> **WORK REQUEST**
Give the number of lines in the data below that contain "приема", and only that number.

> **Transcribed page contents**
- - -

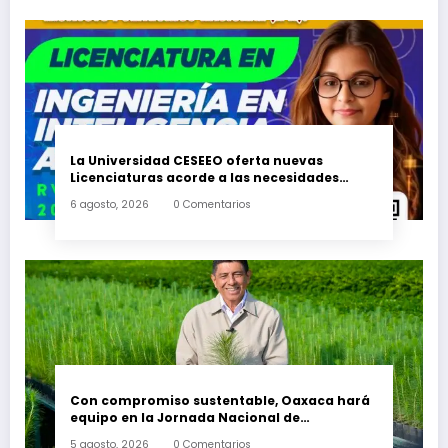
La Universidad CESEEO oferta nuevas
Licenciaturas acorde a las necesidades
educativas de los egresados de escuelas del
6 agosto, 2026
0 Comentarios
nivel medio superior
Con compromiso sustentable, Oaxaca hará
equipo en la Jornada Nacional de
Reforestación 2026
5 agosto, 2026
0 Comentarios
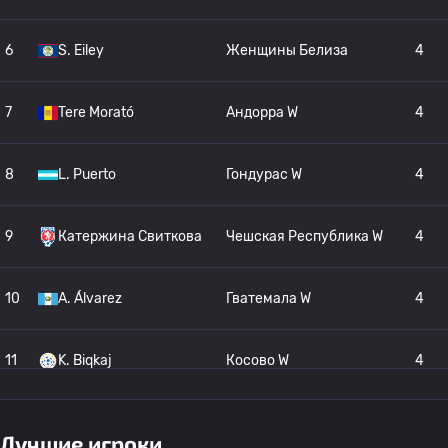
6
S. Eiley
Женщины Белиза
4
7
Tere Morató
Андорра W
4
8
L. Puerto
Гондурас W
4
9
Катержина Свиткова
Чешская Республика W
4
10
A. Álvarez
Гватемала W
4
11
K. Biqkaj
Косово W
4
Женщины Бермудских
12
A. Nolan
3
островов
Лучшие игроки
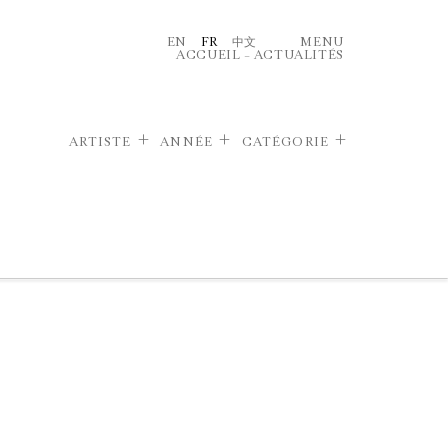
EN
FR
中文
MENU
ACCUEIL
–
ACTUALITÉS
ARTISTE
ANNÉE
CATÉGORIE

- - -

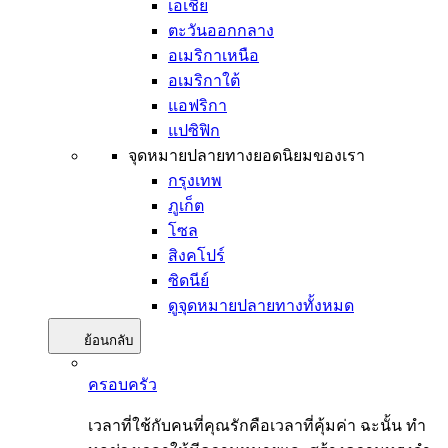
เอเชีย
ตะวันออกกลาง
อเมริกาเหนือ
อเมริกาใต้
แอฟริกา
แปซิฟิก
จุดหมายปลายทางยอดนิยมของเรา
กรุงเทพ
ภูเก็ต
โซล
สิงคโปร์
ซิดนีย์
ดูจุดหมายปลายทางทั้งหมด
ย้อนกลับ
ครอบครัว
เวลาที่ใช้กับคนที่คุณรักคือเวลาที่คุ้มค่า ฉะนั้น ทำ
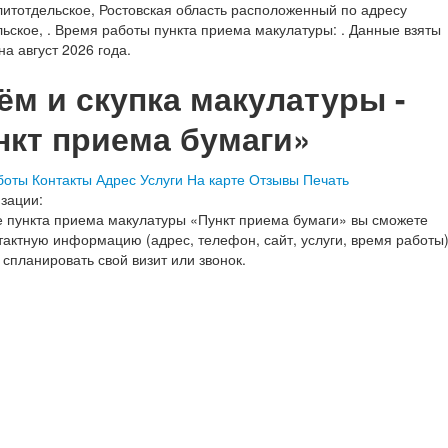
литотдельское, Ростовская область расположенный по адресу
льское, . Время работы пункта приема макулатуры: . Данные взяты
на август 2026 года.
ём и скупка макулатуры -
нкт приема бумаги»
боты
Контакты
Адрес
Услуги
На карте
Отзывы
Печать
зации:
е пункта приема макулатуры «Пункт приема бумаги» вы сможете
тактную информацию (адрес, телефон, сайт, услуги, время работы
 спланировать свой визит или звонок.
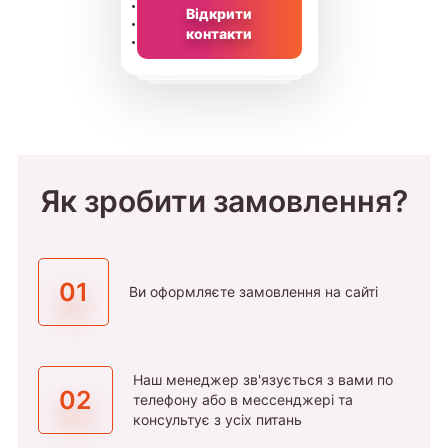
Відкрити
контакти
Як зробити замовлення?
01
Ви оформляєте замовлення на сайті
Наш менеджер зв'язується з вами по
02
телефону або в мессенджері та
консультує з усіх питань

- - -

> **WORKED SOLUTION**
3